Santiago s’est produit sur la scène des Trois Baudets ce lundi 16 octobre, cloturant la soirée après le passage de Hugo Jardin et Scandale! Après les avoir vus à l’occasion de La Nuit Désinvolt au Divan du Monde, je savais que leur prestation serait folle, mais également que je serai frustrée d’être là, le cul dans mon siège à les regarder jouer. Cela n’a pas loupé !
Le quatuor Santiago a débuté sur une introduction instrumentale rock’n’roll : guitares, basse et batterie étaient à l’œuvre dans un rythme pressant. Le chanteur Santiago s’est mis à pousser un hurlement, nous faisant sursauter dans nos sièges. Cri sorti de nulle part. Le ton était donné ! Santiago Aldunate dans son costume blanc patte d’eph, en imposait. S’il a la classe d’un King moderne, qu’on ne s’y trompe pas pour autant, car il a son style musical bien à lui, venant puiser dans les racines du rock psychédélique en y ajoutant la chaleur de ses origines chiliennes.

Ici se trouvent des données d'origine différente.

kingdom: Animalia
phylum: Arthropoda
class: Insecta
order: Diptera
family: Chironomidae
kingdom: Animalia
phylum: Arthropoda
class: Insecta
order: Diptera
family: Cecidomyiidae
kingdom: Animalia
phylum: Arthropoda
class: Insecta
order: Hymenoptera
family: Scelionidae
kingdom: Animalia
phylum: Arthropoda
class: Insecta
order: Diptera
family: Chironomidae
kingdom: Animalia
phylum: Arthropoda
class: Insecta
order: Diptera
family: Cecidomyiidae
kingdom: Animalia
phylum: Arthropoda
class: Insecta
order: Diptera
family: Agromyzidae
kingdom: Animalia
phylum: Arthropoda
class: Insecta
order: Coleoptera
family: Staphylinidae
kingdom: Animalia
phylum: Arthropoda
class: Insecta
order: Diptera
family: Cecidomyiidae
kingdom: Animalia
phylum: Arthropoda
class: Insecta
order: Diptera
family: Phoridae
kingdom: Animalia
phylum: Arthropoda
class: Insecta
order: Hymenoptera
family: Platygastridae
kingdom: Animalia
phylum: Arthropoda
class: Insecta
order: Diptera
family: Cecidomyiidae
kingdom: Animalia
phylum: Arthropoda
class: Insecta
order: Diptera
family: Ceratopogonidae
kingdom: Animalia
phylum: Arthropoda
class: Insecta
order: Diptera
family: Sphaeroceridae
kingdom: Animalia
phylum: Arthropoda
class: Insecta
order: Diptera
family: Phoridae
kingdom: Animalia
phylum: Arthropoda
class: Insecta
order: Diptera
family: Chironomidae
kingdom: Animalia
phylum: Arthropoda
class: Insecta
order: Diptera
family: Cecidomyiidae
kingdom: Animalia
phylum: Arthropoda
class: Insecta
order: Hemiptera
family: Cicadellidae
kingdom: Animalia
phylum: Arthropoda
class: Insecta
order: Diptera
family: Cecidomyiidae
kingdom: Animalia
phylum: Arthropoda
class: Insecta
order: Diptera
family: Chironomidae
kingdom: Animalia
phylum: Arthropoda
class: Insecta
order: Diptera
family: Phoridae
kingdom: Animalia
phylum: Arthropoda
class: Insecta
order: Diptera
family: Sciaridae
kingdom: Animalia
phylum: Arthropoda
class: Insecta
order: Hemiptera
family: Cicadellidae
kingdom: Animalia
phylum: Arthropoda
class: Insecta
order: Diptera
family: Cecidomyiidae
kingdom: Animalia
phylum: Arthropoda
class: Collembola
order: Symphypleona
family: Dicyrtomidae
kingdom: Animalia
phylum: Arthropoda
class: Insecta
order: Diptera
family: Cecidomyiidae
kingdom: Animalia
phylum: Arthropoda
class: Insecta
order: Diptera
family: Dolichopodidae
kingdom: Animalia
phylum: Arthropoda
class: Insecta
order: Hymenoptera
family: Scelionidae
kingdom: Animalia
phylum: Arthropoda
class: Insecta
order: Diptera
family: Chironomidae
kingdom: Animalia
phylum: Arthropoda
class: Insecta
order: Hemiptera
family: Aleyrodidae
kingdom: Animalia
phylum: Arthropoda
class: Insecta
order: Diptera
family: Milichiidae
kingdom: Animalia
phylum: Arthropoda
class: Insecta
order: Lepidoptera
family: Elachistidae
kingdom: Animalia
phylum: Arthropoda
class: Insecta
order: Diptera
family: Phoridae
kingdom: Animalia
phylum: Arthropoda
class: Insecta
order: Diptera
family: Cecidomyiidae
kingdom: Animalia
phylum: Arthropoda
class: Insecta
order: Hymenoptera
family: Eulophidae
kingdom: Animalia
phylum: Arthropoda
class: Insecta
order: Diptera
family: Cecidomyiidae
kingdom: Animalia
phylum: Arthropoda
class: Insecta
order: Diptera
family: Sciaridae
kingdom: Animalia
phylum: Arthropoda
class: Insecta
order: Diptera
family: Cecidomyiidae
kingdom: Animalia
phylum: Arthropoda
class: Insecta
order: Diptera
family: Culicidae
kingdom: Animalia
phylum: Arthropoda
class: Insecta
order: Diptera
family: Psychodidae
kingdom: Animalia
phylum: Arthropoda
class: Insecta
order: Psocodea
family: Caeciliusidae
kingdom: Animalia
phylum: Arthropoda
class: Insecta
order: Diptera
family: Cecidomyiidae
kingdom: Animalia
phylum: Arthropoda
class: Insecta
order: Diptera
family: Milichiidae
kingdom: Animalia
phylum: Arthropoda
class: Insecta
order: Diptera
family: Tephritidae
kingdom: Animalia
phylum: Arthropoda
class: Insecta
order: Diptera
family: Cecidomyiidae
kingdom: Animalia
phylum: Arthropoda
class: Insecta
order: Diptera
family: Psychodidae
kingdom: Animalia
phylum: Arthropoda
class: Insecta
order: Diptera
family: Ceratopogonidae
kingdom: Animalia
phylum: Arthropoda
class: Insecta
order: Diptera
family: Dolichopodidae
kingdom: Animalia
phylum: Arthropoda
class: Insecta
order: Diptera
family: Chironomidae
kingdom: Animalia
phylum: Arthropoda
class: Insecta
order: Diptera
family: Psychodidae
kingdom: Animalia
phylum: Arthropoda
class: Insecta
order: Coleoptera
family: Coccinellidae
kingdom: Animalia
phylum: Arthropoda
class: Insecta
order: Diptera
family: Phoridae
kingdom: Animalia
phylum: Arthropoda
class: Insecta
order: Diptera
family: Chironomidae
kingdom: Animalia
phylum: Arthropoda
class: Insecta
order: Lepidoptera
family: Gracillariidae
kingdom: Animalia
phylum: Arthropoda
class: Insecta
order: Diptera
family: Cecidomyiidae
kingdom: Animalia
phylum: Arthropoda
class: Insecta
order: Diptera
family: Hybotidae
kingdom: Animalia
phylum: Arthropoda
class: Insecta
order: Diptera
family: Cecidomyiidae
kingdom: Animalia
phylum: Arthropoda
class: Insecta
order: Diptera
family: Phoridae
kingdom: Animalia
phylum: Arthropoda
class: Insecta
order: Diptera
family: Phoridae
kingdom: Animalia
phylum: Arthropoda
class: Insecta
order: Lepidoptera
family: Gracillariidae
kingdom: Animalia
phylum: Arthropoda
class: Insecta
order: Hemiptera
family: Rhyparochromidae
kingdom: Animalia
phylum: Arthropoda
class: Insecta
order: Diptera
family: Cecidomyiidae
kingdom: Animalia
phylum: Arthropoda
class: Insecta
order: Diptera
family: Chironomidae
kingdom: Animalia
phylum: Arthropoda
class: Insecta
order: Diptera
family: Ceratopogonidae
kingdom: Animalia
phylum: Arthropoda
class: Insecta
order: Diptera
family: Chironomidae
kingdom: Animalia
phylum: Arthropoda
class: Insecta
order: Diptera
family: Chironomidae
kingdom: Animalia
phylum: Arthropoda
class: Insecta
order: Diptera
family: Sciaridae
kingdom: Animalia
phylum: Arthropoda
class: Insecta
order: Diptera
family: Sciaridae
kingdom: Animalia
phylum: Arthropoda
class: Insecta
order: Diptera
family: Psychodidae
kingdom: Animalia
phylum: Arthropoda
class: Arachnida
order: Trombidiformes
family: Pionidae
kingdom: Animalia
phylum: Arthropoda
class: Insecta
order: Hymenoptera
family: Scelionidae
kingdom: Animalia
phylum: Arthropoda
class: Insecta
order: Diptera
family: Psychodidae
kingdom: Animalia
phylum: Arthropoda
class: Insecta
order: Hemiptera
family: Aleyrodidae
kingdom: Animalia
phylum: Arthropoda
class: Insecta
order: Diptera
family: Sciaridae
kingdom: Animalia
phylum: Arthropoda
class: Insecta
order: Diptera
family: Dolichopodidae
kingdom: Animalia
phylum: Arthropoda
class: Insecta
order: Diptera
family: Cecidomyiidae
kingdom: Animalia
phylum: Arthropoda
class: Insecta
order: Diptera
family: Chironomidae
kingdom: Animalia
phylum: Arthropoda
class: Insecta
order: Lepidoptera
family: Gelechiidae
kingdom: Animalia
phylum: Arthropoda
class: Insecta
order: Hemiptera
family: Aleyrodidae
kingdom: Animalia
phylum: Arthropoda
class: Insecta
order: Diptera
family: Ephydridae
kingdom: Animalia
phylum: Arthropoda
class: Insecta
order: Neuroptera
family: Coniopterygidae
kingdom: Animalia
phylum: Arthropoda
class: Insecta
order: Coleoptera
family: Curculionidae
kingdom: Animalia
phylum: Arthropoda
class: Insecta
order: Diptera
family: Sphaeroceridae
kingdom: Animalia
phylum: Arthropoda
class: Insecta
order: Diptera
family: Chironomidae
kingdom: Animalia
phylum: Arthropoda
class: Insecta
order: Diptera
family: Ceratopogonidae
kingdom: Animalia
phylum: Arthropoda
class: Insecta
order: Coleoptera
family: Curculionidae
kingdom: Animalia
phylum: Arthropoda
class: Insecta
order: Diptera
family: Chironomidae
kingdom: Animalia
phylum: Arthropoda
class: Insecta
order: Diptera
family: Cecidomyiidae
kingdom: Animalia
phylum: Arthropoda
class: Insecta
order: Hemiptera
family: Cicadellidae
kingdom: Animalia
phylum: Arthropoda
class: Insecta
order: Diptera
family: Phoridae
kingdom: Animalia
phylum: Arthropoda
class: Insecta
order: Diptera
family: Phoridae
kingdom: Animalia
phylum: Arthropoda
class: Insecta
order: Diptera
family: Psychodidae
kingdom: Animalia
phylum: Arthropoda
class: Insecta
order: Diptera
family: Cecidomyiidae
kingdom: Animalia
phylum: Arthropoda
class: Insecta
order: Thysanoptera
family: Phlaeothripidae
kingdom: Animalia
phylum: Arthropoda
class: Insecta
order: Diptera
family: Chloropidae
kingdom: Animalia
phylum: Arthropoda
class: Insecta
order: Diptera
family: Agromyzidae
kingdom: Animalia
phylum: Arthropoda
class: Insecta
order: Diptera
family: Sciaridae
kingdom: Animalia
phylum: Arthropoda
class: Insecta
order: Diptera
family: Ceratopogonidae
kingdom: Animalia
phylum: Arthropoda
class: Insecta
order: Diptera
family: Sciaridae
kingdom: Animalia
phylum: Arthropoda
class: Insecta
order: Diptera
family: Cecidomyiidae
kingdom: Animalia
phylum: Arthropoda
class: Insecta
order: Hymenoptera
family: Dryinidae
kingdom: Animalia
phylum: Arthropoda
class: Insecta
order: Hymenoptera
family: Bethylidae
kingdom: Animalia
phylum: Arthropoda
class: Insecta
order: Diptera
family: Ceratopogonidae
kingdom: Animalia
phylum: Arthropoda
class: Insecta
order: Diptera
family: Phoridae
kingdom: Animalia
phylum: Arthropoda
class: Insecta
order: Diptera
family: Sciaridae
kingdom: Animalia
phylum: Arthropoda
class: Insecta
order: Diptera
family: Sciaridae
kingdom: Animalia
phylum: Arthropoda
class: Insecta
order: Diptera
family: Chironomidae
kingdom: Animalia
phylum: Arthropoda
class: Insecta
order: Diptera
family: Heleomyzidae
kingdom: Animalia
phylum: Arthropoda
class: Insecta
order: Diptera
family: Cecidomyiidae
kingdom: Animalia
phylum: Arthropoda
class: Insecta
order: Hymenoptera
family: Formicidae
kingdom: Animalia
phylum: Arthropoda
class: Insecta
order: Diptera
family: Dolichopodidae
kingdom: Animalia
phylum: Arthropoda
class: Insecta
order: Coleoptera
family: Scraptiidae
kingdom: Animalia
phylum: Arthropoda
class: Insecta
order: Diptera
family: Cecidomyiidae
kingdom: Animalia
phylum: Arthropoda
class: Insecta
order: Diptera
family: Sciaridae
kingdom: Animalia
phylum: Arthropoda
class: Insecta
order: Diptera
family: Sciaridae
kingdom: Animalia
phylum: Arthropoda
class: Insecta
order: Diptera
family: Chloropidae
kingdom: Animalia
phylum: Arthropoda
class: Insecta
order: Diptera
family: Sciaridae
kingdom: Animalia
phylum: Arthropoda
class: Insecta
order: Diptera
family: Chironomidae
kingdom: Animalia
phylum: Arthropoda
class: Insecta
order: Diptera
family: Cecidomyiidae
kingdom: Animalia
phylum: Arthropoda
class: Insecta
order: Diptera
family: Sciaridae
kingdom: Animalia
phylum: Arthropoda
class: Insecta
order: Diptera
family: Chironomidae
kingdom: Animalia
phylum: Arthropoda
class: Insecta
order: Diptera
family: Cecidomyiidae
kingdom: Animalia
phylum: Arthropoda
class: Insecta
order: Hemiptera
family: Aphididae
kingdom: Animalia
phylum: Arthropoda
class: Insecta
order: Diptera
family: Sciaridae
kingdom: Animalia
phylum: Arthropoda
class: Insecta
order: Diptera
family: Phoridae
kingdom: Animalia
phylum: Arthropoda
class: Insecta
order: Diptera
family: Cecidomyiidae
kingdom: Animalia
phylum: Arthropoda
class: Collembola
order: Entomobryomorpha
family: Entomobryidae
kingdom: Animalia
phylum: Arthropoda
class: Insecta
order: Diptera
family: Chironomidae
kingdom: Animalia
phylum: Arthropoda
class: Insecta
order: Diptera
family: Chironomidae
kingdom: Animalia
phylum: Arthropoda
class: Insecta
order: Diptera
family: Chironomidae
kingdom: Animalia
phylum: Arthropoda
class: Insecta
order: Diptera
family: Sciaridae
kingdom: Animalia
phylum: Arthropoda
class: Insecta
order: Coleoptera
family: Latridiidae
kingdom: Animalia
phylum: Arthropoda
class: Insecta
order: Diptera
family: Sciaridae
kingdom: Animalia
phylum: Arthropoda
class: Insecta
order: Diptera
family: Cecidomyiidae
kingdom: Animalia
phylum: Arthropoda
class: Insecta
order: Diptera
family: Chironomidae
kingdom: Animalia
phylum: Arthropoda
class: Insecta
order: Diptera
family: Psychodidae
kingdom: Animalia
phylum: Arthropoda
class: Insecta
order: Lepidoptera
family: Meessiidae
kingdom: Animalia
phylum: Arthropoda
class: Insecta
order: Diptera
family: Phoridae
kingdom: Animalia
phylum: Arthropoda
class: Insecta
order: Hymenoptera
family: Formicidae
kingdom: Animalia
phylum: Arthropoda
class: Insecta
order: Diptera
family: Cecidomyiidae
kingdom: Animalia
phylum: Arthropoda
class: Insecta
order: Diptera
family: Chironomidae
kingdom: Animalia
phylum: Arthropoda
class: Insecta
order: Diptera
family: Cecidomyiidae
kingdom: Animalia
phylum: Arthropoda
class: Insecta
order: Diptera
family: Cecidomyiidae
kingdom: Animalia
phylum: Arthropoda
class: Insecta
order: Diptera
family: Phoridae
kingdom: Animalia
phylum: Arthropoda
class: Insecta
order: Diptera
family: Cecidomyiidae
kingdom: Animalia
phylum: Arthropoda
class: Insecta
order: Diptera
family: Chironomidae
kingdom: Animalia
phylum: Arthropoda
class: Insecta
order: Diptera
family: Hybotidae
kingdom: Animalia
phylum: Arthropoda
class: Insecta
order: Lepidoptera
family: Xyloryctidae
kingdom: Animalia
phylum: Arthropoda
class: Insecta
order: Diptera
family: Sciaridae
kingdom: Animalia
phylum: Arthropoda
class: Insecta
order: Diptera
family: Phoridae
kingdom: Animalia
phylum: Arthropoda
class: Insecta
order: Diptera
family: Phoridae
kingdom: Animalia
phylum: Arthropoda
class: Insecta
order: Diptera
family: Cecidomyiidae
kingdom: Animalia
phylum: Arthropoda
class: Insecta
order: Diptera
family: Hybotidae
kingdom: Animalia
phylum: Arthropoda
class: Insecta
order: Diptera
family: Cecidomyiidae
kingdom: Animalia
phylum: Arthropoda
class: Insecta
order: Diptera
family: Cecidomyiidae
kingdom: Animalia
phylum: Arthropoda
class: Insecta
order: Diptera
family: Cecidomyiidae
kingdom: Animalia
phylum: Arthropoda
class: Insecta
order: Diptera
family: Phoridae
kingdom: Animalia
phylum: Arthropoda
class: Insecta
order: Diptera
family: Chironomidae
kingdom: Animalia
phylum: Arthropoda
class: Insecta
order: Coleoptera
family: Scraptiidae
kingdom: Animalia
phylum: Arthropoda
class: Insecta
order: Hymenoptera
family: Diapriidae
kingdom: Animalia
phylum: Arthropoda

Le groupe est venu aux Trois Baudets nous présenter certains de leurs nouveaux titres comme Un reflet dans l’eau ou Il est parti qu’on peut retrouver sur la compilation de La Souterraine. Ils n’ont néanmoins pas manqué de jouer L’aube ou Le tombeau issus de leur premier EP L’aurore et qui avaient connu un franc succès lors de leur passage au Divan du Monde. Bien qu’il n’y a pas eu foule ce soir, pour Santiago ce n’est pas le nombre qui compte. Ils ont tout donné, assurant leur show avec autant de fougue que s’ils jouaient à guichet fermé.
Leur musique s’inscrit dans un continuum avec de nombreuses variations comme le titre Il est parti sur lequel on repère deux périodes distinctes : comme deux points de vue différents. Santiago a cette force de mélanger des éléments qui ne semblent pas bien s’imbriquer ensemble à première vue comme une apparition angélique dans le décor d’un Western, des contradictions qui s’invitent dans leur forme les plus brutes, alternant des périodes d’accalmies et d’agitations sans véritable demie-mesure.
“Dans les lugubres aubes citadines, j’ai vu un ange traverser les boulevards, il était grand et tout vêtu de noir, puis son reflet disparu dans l’abîme. Non, je ne te retrouverai pas.” L’aube
Il est amusant de voir que ce contraste est également perceptible dans la composition du groupe. Sur scène, il y avait le duo des furieux et des sages : le chanteur et le batteur débordaient d’une énergie féroce, ravageant tout sur leur passage, tandis que le guitariste et le bassiste se faisaient plus discrets dans leur jeu scénique. Deux forces opposées qui finalement s’équilibraient.
Leur musique est viscérale, chantée avec les tripes et jouée avec une énergie bestiale. Le batteur nous a bluffé par son jeu, capable de tenir des rythmes précipités, si bien que leurs chansons devenaient pour eux, pour nous, un puissant exutoire. Leur musique est presque visuelle : à travers des paroles abstraites, ce sont des images, des sensations, des couleurs qui nous apparaissent, dont certaines qui peuvent nous mettre mal à l’aise. Mais finalement qu’importe la présence « des insectes rampants », car on prend un plaisir monstre à les écouter jouer.
“Je suis tombé dans mon propre trou, celui que j’avais creusé de mes mains, là où la terre avait vu mes larmes, au lendemain de notre amour.” Le tombeau
À défaut de pouvoir extérioriser en dansant et en arrachant les sièges des Trois Baudets, on a pris le temps de profiter du spectacle : du jeu des musiciens, de l’interprétation du chanteur. On s’est laissé envelopper dans des atmosphères différentes, tantôt sensuelles, tantôt révoltées, avec autant de plaisir et de tension que devant un bon Clint Eastwood.
On est ressorti de la salle avec l’impression d’avoir pris une claque, comme si on nous avait tiré les cheveux en arrière et mis la tête dans une machine à laver (oui, Santiago c’est violent mais sacrément bon !). Après être restée scotchée à les regarder jouer, j’ai ressenti l’urgence de retourner les voir dans une salle debout, où mon corps ne serait pas contraint. Qu’à mon tour je puisse m’éclater sur leur musique, ne pas simplement l’écouter, mais la vivre ! C’est ça le secret de Santiago : l’intensité d’une musique vivante qui résonne dans les profondeurs de nos boyaux.